Content starts

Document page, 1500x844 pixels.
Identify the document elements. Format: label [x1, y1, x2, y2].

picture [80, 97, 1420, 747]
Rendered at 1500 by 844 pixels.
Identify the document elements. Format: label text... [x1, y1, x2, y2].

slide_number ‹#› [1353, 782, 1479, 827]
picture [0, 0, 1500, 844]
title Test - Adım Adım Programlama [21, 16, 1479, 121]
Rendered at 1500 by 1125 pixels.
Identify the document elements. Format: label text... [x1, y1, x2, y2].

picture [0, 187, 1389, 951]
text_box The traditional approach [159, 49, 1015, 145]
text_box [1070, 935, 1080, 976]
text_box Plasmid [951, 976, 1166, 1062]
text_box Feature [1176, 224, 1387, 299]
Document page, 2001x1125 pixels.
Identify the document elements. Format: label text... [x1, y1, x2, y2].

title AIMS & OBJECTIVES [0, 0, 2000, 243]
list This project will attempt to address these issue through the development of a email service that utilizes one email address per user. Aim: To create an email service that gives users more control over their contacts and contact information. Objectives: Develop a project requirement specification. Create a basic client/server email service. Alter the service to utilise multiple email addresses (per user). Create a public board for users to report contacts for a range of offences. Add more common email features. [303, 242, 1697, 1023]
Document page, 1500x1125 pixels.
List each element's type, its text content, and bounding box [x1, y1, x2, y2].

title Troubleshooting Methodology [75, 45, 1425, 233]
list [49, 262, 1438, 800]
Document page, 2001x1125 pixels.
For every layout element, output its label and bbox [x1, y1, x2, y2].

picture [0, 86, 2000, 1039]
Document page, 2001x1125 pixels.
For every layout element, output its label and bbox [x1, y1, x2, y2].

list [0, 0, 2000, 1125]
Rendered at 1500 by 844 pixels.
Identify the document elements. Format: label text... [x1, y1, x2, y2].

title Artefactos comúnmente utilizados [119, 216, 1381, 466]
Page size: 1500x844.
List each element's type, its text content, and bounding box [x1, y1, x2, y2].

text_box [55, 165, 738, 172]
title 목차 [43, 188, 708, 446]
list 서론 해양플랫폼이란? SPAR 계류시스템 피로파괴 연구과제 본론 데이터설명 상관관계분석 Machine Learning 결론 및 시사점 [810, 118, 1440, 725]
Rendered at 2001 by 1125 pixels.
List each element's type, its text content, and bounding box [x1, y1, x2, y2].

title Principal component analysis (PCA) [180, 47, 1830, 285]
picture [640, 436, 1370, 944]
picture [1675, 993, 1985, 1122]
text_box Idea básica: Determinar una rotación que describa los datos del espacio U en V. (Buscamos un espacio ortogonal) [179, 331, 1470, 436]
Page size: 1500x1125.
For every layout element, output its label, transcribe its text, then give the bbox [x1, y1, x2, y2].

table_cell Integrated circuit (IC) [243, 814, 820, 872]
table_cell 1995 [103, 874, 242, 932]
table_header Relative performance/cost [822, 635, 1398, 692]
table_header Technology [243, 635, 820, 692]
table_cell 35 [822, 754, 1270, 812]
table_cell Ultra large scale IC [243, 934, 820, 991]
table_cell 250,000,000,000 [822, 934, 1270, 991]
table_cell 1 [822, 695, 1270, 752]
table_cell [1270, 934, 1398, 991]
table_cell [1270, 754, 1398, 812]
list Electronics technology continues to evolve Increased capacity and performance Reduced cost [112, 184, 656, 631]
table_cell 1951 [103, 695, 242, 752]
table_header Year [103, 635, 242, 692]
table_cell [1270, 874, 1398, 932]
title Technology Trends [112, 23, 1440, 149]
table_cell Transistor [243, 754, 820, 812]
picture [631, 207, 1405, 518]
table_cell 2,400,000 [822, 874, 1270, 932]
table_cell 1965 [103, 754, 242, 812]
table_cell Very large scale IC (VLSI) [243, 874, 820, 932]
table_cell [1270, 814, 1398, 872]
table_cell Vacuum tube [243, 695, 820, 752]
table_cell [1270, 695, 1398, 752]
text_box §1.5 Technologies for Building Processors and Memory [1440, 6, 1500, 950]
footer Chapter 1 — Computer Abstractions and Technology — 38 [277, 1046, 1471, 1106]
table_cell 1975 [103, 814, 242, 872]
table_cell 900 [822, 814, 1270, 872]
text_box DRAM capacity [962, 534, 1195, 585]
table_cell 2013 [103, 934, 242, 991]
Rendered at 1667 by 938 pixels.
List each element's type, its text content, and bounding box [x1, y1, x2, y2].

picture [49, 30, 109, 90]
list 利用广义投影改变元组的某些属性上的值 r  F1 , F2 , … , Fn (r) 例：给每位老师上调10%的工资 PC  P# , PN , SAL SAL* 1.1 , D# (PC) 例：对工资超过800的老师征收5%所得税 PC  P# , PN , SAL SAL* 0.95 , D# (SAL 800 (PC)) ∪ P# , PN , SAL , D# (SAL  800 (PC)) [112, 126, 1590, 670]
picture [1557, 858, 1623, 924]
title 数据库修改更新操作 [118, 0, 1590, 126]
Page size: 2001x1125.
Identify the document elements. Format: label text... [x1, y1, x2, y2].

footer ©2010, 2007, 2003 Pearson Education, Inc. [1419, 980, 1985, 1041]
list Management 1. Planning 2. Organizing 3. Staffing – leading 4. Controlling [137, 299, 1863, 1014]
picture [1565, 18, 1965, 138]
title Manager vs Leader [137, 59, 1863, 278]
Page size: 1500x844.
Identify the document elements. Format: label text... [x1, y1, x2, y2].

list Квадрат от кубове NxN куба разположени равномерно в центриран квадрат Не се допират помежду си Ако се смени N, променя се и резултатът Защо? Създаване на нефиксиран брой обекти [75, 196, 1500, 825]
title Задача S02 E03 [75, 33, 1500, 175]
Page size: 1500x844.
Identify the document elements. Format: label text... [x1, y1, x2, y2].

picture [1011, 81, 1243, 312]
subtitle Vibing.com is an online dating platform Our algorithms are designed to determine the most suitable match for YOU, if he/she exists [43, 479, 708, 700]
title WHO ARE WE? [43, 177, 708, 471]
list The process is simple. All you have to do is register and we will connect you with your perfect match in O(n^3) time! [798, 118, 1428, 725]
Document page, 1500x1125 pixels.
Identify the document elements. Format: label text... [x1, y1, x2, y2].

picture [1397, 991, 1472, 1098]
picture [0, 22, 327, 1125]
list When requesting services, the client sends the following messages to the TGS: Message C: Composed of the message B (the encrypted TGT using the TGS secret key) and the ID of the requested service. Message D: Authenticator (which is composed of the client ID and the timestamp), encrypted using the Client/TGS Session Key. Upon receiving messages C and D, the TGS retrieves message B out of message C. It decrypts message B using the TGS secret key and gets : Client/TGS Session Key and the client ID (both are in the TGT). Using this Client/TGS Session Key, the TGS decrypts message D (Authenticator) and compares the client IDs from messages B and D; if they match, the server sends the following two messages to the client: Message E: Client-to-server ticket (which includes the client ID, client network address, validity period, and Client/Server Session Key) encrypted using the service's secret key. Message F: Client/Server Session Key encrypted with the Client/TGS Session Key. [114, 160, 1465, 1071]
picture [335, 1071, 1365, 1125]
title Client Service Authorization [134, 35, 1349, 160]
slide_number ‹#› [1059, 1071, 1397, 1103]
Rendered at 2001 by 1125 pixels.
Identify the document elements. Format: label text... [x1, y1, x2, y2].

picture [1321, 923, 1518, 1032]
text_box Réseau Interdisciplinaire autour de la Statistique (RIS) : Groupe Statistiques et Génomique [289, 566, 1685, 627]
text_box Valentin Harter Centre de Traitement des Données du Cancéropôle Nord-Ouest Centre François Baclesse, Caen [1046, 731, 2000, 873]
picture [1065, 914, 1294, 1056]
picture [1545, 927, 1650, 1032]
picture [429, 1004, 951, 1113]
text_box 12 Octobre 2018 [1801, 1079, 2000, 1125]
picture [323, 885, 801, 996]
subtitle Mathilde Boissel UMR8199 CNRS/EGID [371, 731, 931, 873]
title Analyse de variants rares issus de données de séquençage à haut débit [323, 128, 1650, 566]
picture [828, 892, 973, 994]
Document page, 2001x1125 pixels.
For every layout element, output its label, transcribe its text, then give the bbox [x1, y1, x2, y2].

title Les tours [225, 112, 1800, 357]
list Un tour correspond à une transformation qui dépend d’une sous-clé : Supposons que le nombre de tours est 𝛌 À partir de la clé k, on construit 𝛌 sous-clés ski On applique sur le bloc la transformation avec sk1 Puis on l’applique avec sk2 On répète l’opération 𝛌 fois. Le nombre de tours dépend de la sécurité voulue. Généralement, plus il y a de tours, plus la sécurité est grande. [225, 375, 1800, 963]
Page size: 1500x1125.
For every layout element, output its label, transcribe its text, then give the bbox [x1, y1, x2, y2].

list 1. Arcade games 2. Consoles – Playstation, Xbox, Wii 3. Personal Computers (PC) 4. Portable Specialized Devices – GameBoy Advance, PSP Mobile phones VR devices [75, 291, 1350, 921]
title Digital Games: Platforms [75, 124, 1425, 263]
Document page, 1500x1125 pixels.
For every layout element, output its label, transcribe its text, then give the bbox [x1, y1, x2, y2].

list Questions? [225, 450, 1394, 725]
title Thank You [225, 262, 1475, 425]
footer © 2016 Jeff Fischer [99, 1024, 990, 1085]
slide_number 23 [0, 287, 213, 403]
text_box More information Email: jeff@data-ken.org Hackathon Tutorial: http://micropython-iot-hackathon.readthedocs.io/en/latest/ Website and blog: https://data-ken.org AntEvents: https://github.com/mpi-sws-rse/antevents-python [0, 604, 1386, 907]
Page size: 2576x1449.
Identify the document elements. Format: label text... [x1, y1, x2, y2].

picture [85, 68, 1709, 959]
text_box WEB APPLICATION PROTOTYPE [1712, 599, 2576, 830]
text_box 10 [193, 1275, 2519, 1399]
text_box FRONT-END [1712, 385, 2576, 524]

Content ends

§ **WORK ITEM**:
Your task is to quote the lines above, beginning with the first and ending with the one that holds "Rendered at 1500 by 1125 pixels.".

§ **ANSWER BOX**:
Document page, 1500x844 pixels.
Identify the document elements. Format: label [x1, y1, x2, y2].

picture [80, 97, 1420, 747]
Rendered at 1500 by 844 pixels.
Identify the document elements. Format: label text... [x1, y1, x2, y2].

slide_number ‹#› [1353, 782, 1479, 827]
picture [0, 0, 1500, 844]
title Test - Adım Adım Programlama [21, 16, 1479, 121]
Rendered at 1500 by 1125 pixels.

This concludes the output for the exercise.